Plus l’accès au cannabis est autorisé et facile d’accès (Amérique du Nord), plus la population en consomme. C’est également le cas sur la fréquence de consommation. S’associe à cette consommation de cannabis, le tabac qui est également plus fréquente. Cet accès facilité entraine une perception de moindre nocivité de la part des usagers. Les auteurs rappellent les précédentes études qui corroborent toutes que plus l’accès est facilité, plus il y a de consommations. Ces résultats vont donc dans le même sens que les précédentes études. Or les dangers du tabac et du cannabis fumés sont nombreux. Pour rappel, le tabac tue chaque année 8 millions de personnes dans le monde pour un coup sociétal évalué à 1400 milliards de US$ qui inclut en plus des décès, les dommages physiques et psychiatriques causés par ces substances.

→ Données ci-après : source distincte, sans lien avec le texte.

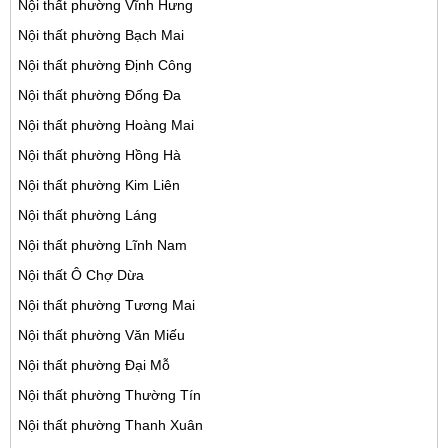
Nội thất phường Vĩnh Hưng
Nội thất phường Bạch Mai
Nội thất phường Định Công
Nội thất phường Đống Đa
Nội thất phường Hoàng Mai
Nội thất phường Hồng Hà
Nội thất phường Kim Liên
Nội thất phường Láng
Nội thất phường Lĩnh Nam
Nội thất Ô Chợ Dừa
Nội thất phường Tương Mai
Nội thất phường Văn Miếu
Nội thất phường Đại Mỗ
Nội thất phường Thường Tín
Nội thất phường Thanh Xuân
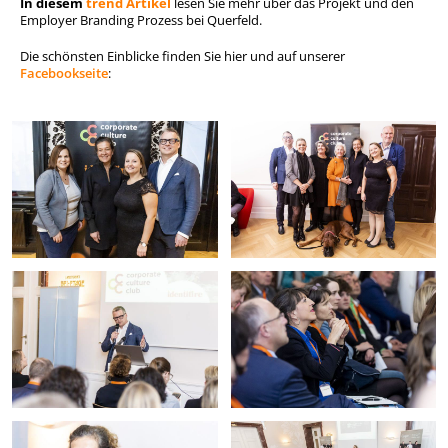
In diesem
trend Artikel
lesen Sie mehr über das Projekt und den
Employer Branding Prozess bei Querfeld.
Die schönsten Einblicke finden Sie hier und auf unserer
Facebookseite
:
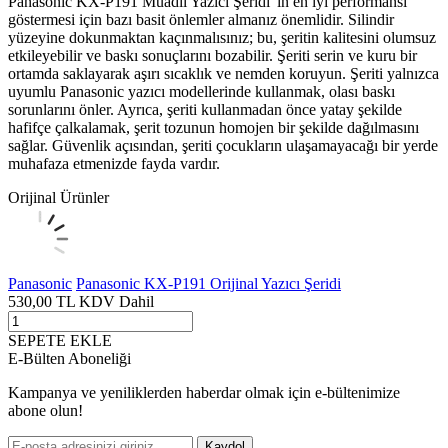
Panasonic KX-P191 Muadil Yazıcı Şeridi' in en iyi performansı
göstermesi için bazı basit önlemler almanız önemlidir. Silindir
yüzeyine dokunmaktan kaçınmalısınız; bu, şeritin kalitesini olumsuz
etkileyebilir ve baskı sonuçlarını bozabilir. Şeriti serin ve kuru bir
ortamda saklayarak aşırı sıcaklık ve nemden koruyun. Şeriti yalnızca
uyumlu Panasonic yazıcı modellerinde kullanmak, olası baskı
sorunlarını önler. Ayrıca, şeriti kullanmadan önce yatay şekilde
hafifçe çalkalamak, şerit tozunun homojen bir şekilde dağılmasını
sağlar. Güvenlik açısından, şeriti çocukların ulaşamayacağı bir yerde
muhafaza etmenizde fayda vardır.
Orijinal Ürünler
Panasonic
Panasonic KX-P191 Orijinal Yazıcı Şeridi
530,00
TL
KDV Dahil
SEPETE EKLE
E-Bülten Aboneliği
Kampanya ve yeniliklerden haberdar olmak için e-bültenimize
abone olun!
Kaydol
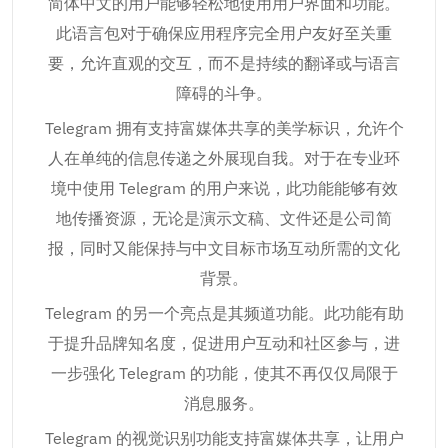
简体中文的用户能够轻松地使用用户界面和功能。
此语言包对于确保应用程序完全用户友好至关重
要，允许直观的交互，而不是持续的翻译或与语言
障碍的斗争。
Telegram 拥有支持富媒体共享的美学标识，允许个
人在单纯的信息传递之外展现自我。对于在专业环
境中使用 Telegram 的用户来说，此功能能够有效
地传播资源，无论是演示文稿、文件还是公司简
报，同时又能保持与中文目标市场互动所需的文化
背景。
Telegram 的另一个亮点是其频道功能。此功能有助
于提升品牌知名度，促进用户互动和社区参与，进
一步强化 Telegram 的功能，使其不再仅仅局限于
消息服务。
Telegram 的视觉识别功能支持富媒体共享，让用户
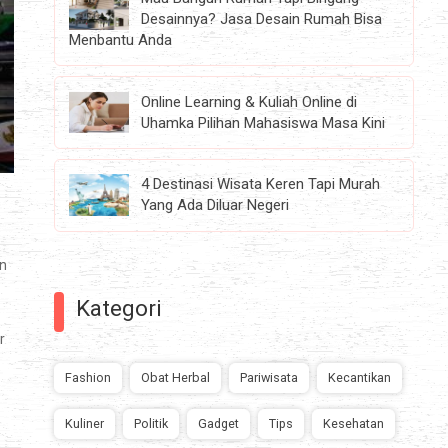
Desainnya? Jasa Desain Rumah Bisa
Menbantu Anda
Online Learning & Kuliah Online di
Uhamka Pilihan Mahasiswa Masa Kini
4 Destinasi Wisata Keren Tapi Murah
Yang Ada Diluar Negeri
an
Kategori
r
Fashion
Obat Herbal
Pariwisata
Kecantikan
Kuliner
Politik
Gadget
Tips
Kesehatan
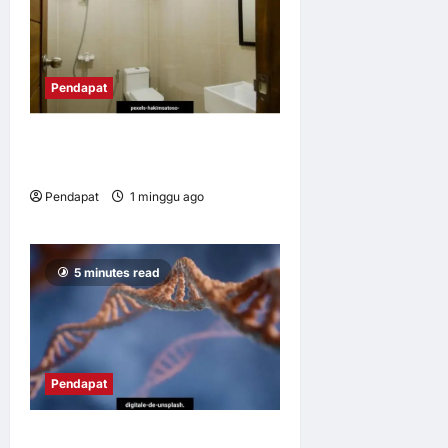
Pendapat
Bandar sejahtera kita
bermula di tandas
Pendapat
1 minggu ago
0
11
5 minutes read
Pendapat
Apabila ‘buku resipi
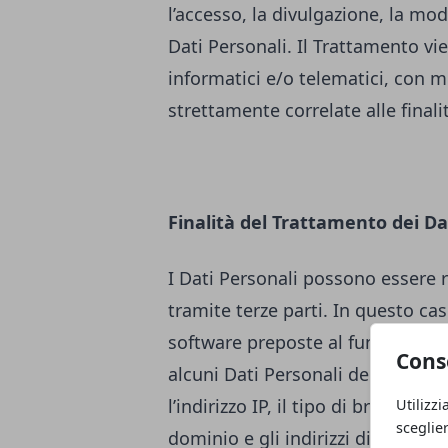
l’accesso, la divulgazione, la mod
Dati Personali. Il Trattamento v
informatici e/o telematici, con m
strettamente correlate alle finali
Finalità del Trattamento dei Da
I Dati Personali possono essere 
tramite terze parti. In questo cas
software preposte al funzioname
Cons
alcuni Dati Personali degli Utenti
l’indirizzo IP, il tipo di browser u
Utilizzi
sceglie
dominio e gli indirizzi di siti web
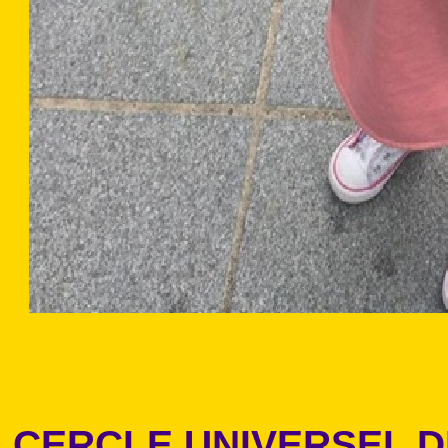
CERCLE UNIVERSEL 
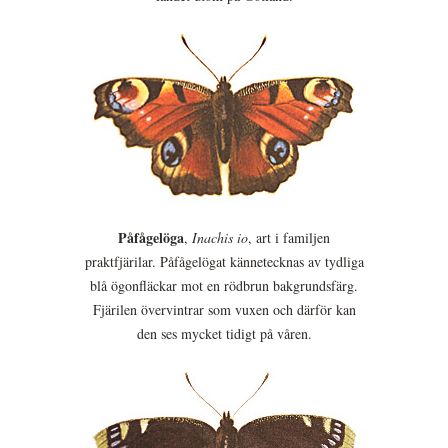
Påfågelöga
,
Inachis io
, art i familjen
praktfjärilar. Påfågelögat kännetecknas av tydliga
blå ögonfläckar mot en rödbrun bakgrundsfärg.
Fjärilen övervintrar som vuxen och därför kan
den ses mycket tidigt på våren.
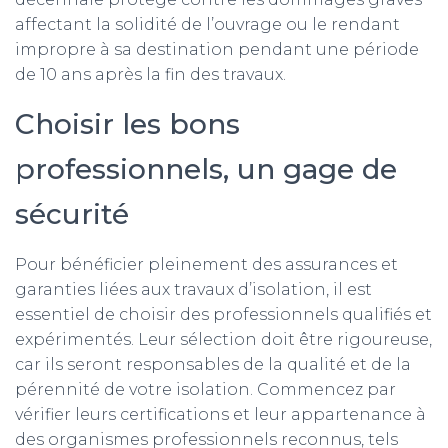
affectant la solidité de l’ouvrage ou le rendant
impropre à sa destination pendant une période
de 10 ans après la fin des travaux.
Choisir les bons
professionnels, un gage de
sécurité
Pour bénéficier pleinement des assurances et
garanties liées aux travaux d’isolation, il est
essentiel de choisir des professionnels qualifiés et
expérimentés. Leur sélection doit être rigoureuse,
car ils seront responsables de la qualité et de la
pérennité de votre isolation. Commencez par
vérifier leurs certifications et leur appartenance à
des organismes professionnels reconnus, tels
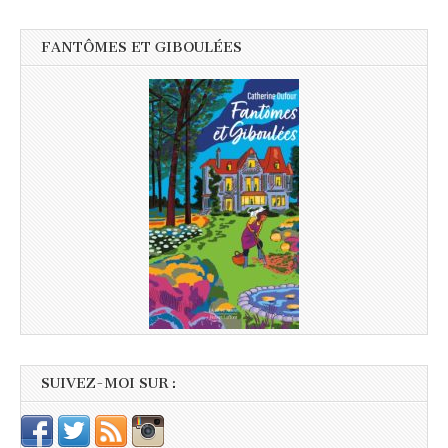
FANTÔMES ET GIBOULÉES
SUIVEZ-MOI SUR :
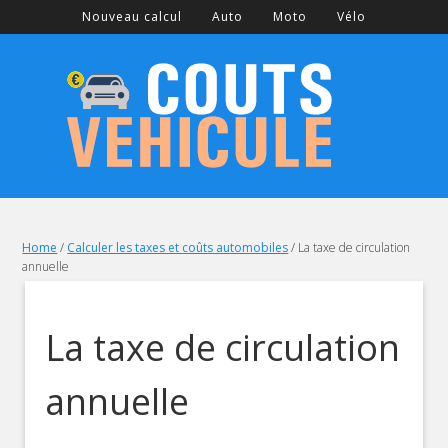
Nouveau calcul
Auto
Moto
Vélo
Home
/
Calculer les taxes et coûts automobiles
/
La taxe de circulation
annuelle
La taxe de circulation
annuelle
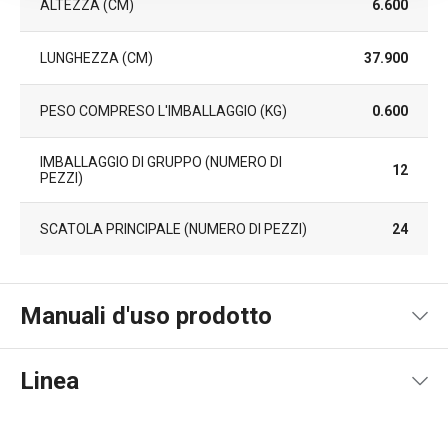
ALTEZZA (CM)
6.600
LUNGHEZZA (CM)
37.900
PESO COMPRESO L'IMBALLAGGIO (KG)
0.600
IMBALLAGGIO DI GRUPPO (NUMERO DI
12
PEZZI)
SCATOLA PRINCIPALE (NUMERO DI PEZZI)
24
Manuali d'uso prodotto
Pdf manuale d'uso
Linea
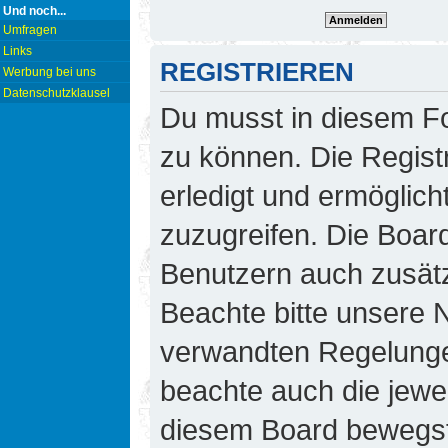
Und noch...
Umfragen
Links
REGISTRIEREN
Werbung bei uns
Datenschutzklausel
Du musst in diesem Fo
zu können. Die Regist
erledigt und ermöglicht
zuzugreifen. Die Board
Benutzern auch zusät
Beachte bitte unsere
verwandten Regelungen,
beachte auch die jewei
diesem Board bewegst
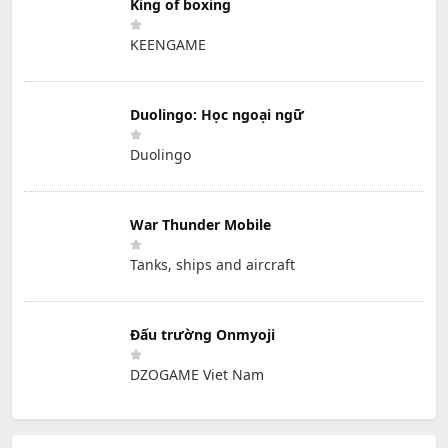
King of boxing
KEENGAME
Duolingo: Học ngoại ngữ
Duolingo
War Thunder Mobile
Tanks, ships and aircraft
Đấu trường Onmyoji
DZOGAME Viet Nam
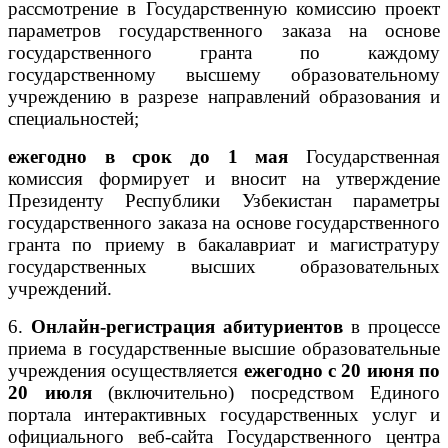
рассмотрение в Государственную комиссию проект
параметров государственного заказа на основе
государственного гранта по каждому
государственному высшему образовательному
учреждению в разрезе направлений образования и
специальностей;
ежегодно в срок до 1 мая
Государственная
комиссия формирует и вносит на утверждение
Президенту Республики Узбекистан параметры
государственного заказа на основе государственного
гранта по приему в бакалавриат и магистратуру
государственных высших образовательных
учреждений.
6.
Онлайн-регистрация абитуриентов
в процессе
приема в государственные высшие образовательные
учреждения осуществляется
ежегодно с 20 июня по
20 июля
(включительно) посредством Единого
портала интерактивных государственных услуг и
официального веб-сайта Государственного центра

Il est donc primordial, y compris dans l’usage thérapeutique du cannabis de promouvoir des utilisations non fumées et sans tabac. Se pose alors la question de la pertinence de la légalisation à visée récréative que certains pays ont adopté. Sur l’aspect santé publique, cela semble néfaste puisque ça facilite la consommation qui, pour le moment, est associée au tabac. Est-ce que l’aspect économique des taxes liées aux ventes de cannabis légalisés prime sur la santé ? N’est-ce pas une hérésie de légaliser le cannabis ?

Pour rappel, tous les professionnels de santé se doivent de lutter contre le tabagisme pour les raisons évoquées ci-dessus. Lorsque le patient souhaite continuer sa consommation de cannabis, il existe dans le seul but de la réduction des risques et des dommages, des vaporisateurs qui permettent d’extraire les constituants du cannabis pour avoir l’effet recherché par l’usager sans avoir à y ajouter du tabac (qui sera substitué si prise en charge de sa co-addiction) et sans combustion, ni CO. D’autres modes d’administrations (orale, sublinguale) doivent aussi être évalués puis éventuellement proposés.

Si la légalisation du cannabis récréatif est plus que discutable au vu des méfaits décrits, il ne faut pas pour autant exclure l’usage médical qui, dans certaines circonstances, peut apporter un progrès à certains patients en échec des thérapies disponibles. A ce propos, la France doit débuter prochainement une évaluation thérapeutique des cannabinoïdes qui exclura à juste titre la voie fumée.